Copy the items from the line with "locality: Costa de Guayacanes, Prov. S. P." to the line with "collection date: 1900-07-28", changing "collection date" to "date collected" and keeping everything else the same.
○ ○ ○
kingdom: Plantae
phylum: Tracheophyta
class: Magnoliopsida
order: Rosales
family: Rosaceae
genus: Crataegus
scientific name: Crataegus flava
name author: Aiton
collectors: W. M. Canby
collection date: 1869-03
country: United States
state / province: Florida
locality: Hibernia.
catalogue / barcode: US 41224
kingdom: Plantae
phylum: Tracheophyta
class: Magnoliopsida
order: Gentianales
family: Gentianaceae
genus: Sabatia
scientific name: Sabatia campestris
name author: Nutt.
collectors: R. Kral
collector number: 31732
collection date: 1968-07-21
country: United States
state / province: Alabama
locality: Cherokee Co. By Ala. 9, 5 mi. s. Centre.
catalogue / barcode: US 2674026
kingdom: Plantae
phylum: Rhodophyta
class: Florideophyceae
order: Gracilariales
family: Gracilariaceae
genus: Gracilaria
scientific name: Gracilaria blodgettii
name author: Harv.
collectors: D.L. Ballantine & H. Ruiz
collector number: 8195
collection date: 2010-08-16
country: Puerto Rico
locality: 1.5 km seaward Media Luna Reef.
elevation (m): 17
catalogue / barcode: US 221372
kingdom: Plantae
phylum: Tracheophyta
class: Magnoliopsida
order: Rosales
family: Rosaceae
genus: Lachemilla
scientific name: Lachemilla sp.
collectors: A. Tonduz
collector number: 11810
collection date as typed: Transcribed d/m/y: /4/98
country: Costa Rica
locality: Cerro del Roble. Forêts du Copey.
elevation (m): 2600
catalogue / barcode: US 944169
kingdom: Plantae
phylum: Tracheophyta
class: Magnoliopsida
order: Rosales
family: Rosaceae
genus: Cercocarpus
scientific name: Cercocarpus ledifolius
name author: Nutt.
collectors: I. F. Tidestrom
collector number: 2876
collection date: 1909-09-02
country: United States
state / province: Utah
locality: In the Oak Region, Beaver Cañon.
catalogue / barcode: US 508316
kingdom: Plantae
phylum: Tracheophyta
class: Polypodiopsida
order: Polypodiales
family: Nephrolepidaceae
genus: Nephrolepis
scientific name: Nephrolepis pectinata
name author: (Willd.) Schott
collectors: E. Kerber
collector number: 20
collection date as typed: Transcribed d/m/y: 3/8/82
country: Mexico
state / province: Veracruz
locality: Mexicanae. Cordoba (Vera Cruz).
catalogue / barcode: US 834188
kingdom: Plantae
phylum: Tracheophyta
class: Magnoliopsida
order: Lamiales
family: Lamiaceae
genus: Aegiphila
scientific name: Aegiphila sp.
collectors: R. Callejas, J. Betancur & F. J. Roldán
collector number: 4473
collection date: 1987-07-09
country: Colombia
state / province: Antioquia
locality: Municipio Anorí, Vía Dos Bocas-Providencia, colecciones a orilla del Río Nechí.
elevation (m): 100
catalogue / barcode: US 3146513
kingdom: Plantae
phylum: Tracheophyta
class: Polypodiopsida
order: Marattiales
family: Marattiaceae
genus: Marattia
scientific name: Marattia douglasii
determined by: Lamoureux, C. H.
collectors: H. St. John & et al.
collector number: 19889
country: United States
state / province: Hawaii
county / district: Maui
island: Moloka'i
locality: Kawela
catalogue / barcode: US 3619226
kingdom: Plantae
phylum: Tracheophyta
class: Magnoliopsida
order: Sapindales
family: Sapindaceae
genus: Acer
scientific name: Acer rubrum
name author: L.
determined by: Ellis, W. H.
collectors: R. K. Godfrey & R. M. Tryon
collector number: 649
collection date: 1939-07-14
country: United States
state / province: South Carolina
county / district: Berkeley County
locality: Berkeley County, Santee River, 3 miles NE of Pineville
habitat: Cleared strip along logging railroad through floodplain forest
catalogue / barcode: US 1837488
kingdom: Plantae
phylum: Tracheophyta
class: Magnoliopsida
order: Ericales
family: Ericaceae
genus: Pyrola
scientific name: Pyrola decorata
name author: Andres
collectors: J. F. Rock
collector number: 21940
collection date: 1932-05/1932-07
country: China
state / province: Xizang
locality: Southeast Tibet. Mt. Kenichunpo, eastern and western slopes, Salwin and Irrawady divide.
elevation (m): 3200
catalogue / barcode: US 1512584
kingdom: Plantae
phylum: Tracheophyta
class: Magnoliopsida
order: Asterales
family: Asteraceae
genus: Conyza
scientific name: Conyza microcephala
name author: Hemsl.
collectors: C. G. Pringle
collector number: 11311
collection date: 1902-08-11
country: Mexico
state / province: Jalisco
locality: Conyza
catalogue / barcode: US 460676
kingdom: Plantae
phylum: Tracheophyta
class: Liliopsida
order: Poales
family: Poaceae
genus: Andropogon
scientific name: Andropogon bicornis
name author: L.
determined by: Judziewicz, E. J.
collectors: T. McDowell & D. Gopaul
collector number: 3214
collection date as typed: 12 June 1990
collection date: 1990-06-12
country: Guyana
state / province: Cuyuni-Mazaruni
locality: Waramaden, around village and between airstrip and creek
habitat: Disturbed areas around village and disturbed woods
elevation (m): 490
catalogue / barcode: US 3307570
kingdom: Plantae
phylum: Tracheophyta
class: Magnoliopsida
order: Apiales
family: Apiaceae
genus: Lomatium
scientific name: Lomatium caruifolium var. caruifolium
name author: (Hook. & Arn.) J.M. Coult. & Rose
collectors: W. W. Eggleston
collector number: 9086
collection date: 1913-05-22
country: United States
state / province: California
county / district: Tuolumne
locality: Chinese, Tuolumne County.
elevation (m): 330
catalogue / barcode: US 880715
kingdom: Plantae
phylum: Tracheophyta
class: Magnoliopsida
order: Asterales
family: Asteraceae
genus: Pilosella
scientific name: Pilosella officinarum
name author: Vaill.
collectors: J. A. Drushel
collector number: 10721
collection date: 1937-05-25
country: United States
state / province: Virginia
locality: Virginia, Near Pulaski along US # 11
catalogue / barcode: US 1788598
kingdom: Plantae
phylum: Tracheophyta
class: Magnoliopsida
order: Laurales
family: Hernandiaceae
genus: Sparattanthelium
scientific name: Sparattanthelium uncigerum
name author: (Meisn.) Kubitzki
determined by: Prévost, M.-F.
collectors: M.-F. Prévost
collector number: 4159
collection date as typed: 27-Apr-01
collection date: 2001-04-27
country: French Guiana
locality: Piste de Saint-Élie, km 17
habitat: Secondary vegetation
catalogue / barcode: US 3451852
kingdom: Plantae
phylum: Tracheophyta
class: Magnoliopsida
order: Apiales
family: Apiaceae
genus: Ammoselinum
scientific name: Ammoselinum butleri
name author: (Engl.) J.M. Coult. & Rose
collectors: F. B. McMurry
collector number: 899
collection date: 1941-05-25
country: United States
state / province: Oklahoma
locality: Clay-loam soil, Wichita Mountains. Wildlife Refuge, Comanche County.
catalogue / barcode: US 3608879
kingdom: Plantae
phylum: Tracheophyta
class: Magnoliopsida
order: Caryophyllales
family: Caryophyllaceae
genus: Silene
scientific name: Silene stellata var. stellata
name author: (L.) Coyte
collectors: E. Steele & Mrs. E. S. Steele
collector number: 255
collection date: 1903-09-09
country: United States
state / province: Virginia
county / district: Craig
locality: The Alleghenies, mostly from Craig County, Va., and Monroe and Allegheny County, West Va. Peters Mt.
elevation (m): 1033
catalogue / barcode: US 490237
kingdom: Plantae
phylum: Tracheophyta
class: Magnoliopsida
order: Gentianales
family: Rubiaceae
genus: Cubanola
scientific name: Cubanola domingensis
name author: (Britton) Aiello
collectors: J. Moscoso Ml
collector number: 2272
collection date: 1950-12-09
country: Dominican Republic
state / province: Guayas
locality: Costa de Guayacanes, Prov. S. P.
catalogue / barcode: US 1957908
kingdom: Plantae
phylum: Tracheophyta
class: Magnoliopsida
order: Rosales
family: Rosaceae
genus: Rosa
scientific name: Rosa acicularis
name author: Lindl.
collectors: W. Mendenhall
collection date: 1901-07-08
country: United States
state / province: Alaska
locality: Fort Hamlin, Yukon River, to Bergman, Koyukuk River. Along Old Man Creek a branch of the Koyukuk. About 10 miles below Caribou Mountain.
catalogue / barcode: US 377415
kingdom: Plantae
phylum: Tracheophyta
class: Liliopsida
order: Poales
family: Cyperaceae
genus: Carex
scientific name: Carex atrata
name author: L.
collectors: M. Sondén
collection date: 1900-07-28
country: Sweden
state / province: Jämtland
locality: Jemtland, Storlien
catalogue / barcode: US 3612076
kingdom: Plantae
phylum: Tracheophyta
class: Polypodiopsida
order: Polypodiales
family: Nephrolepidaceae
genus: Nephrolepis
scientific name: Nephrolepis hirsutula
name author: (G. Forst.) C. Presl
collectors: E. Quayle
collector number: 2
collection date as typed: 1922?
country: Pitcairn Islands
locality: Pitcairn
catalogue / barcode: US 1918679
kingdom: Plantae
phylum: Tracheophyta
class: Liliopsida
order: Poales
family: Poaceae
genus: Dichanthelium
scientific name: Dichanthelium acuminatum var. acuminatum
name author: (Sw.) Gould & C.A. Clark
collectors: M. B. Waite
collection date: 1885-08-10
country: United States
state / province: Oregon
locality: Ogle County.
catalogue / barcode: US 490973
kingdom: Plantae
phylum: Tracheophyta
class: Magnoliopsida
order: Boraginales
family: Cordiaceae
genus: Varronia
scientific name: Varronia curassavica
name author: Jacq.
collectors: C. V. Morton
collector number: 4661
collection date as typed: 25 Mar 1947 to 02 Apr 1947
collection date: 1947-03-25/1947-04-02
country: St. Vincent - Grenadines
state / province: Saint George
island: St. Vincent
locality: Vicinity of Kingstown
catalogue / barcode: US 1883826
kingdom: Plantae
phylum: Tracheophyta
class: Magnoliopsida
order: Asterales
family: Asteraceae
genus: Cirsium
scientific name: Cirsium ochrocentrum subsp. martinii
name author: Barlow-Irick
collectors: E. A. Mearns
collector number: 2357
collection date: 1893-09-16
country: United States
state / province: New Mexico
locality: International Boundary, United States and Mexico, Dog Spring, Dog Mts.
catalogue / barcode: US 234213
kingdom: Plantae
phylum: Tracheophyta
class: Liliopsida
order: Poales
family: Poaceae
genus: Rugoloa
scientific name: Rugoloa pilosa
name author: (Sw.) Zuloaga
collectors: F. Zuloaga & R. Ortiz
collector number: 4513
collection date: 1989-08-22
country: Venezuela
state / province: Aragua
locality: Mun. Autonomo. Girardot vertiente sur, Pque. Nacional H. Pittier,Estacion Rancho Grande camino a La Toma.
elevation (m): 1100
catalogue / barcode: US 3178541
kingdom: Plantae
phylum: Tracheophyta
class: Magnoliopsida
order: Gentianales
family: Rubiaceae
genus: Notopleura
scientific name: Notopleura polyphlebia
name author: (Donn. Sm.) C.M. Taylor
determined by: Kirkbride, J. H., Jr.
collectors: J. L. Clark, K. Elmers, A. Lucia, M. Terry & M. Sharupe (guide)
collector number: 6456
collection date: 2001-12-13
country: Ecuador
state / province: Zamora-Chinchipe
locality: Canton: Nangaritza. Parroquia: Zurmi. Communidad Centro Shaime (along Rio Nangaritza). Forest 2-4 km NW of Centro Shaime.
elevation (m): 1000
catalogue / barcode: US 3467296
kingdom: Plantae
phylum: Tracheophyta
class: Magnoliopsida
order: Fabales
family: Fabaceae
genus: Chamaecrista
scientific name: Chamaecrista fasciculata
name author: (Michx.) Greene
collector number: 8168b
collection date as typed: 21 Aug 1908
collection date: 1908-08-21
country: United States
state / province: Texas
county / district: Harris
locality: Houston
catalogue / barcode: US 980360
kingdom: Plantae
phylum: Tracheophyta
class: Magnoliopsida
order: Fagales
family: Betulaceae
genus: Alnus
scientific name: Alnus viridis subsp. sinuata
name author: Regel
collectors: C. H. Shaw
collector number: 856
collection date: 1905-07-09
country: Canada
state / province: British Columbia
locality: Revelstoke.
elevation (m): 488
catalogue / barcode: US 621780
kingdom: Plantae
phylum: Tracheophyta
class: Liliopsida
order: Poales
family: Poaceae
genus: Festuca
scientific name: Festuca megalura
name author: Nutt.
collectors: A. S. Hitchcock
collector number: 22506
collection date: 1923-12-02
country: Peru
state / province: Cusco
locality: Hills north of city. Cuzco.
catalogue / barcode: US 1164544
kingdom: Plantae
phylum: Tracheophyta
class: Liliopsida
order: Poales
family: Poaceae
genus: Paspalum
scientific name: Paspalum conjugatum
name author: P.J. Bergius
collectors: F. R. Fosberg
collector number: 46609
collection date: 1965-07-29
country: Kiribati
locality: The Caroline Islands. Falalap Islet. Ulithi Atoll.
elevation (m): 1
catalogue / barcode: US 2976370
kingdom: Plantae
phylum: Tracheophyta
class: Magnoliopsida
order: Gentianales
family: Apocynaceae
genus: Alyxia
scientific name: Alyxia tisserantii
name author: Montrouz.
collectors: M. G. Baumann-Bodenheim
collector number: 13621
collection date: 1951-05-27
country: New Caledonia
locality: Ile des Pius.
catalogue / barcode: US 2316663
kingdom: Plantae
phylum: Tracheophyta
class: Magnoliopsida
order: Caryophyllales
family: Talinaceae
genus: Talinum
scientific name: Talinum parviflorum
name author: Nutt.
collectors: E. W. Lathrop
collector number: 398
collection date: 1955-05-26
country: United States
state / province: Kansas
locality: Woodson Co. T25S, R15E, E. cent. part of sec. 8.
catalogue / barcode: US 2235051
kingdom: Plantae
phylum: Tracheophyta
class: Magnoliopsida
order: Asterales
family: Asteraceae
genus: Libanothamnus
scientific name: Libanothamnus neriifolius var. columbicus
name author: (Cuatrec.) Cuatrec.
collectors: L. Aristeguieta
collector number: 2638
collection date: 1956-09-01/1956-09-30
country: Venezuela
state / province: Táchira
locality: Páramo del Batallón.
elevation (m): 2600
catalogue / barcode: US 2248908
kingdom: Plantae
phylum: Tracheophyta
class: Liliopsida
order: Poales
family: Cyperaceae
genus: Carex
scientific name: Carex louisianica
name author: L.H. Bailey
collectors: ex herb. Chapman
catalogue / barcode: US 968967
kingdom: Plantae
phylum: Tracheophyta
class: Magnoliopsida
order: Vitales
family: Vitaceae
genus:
○ ○ ○
RESPONSE TO THIS EXERCISE:
locality: Costa de Guayacanes, Prov. S. P.
catalogue / barcode: US 1957908
kingdom: Plantae
phylum: Tracheophyta
class: Magnoliopsida
order: Rosales
family: Rosaceae
genus: Rosa
scientific name: Rosa acicularis
name author: Lindl.
collectors: W. Mendenhall
date collected: 1901-07-08
country: United States
state / province: Alaska
locality: Fort Hamlin, Yukon River, to Bergman, Koyukuk River. Along Old Man Creek a branch of the Koyukuk. About 10 miles below Caribou Mountain.
catalogue / barcode: US 377415
kingdom: Plantae
phylum: Tracheophyta
class: Liliopsida
order: Poales
family: Cyperaceae
genus: Carex
scientific name: Carex atrata
name author: L.
collectors: M. Sondén
date collected: 1900-07-28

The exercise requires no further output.